I'm quite new to Python; I'm trying to put together an portfolio allocation optimiser which essentially minimises portfolio risk given a target portfolio return level, by varying the allocation vector.
For this I'm using scipy.optimize.minimize. At the moment it works fine if I only use one constraint at a time, for example:
def total_constr_fun(allocation):
return numpy.sum(allocation) - 1
total_constr = {'type':'eq', 'fun': total_constr_fun}
optimalallocation = optimize.minimize(risk_fctn,starting_allocation,method='SLSQP',bounds=bds,constraints=total_constr)
where the bounds are 0% to 100% for each element in allocation.

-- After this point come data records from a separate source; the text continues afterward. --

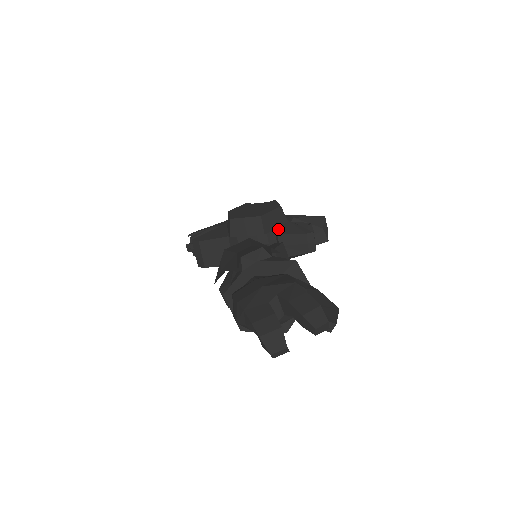
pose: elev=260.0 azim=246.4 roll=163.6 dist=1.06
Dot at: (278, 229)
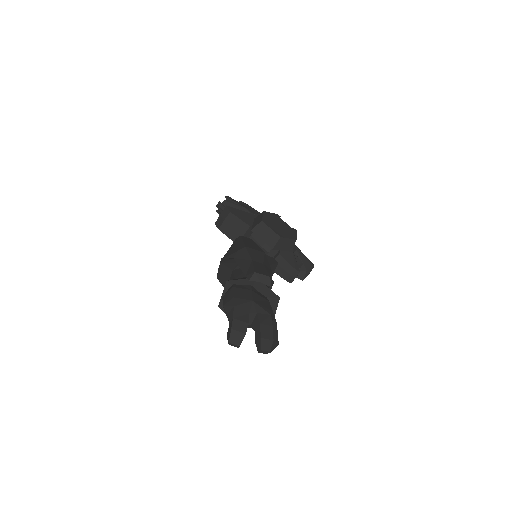
Dot at: occluded
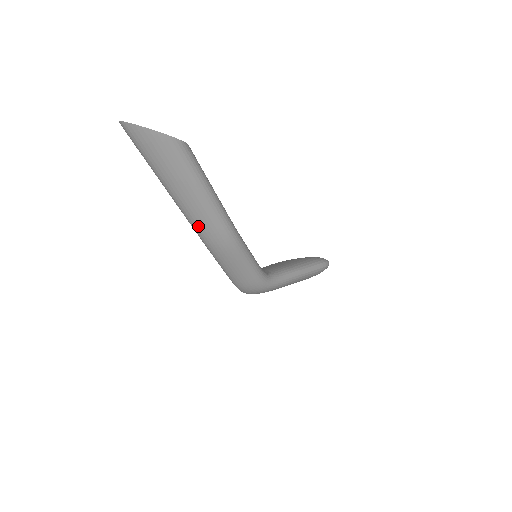
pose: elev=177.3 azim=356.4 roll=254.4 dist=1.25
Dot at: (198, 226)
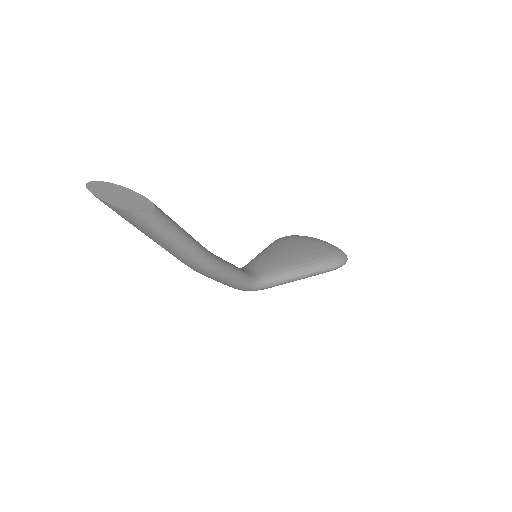
Dot at: (174, 256)
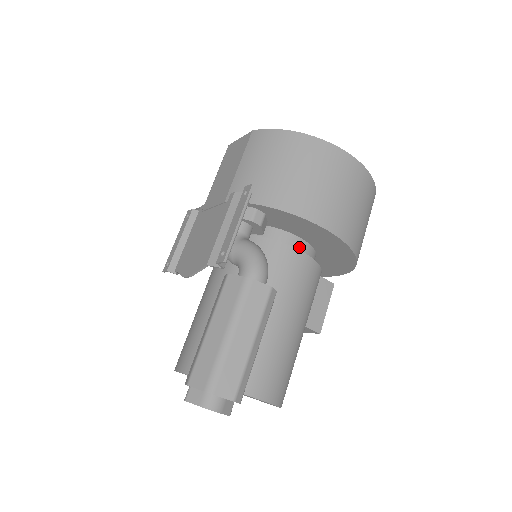
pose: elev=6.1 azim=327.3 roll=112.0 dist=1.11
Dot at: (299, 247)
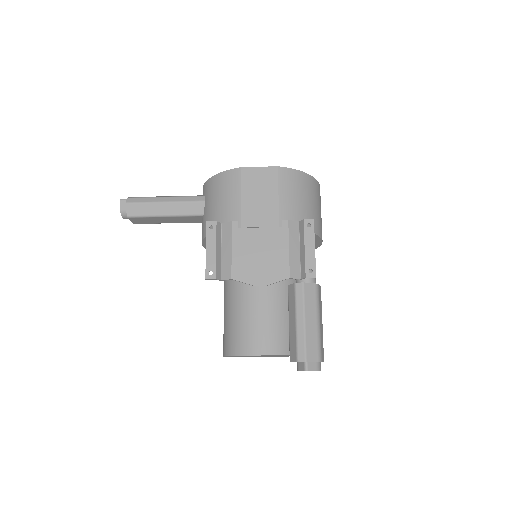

risk_fctn is essentially a standard deviation function, with allocation as the only argument. The output of this is a scalar.
However if I try using another constraint as well (which also works by itself), say:
target_value = inputs['target_value'] #i.e. target value is a scalar which is defined earlier in the script
def target_constraint(allocation):
return return_fctn(allocation) - target_value
cons = [{'type':'eq', 'fun': target_constraint},
{'type':'eq', 'fun': total_constr_fun}]
optimize.minimize(risk_fctn,starting_allocation,method='SLSQP',bounds=bds,constraints=cons)
then I get the error 'Singular matrix C in LSQ subproblem'. Same if I use round brackets instead of square, for cons.
Strangely it works if I do this:
constraint = {'type':'eq', 'fun': lambda allocation: [numpy.sum(allocation) - 1, return_fctn(allocation) - target_value]}
optimize.minimize(risk_fctn,starting_allocation,method='SLSQP',bounds=bds,constraints=constraint)
I would use this (since it works) but I also need to add some inequality constraints so clearly I can't fudge it that way.
Any help/explanation at all would be very much appreciated!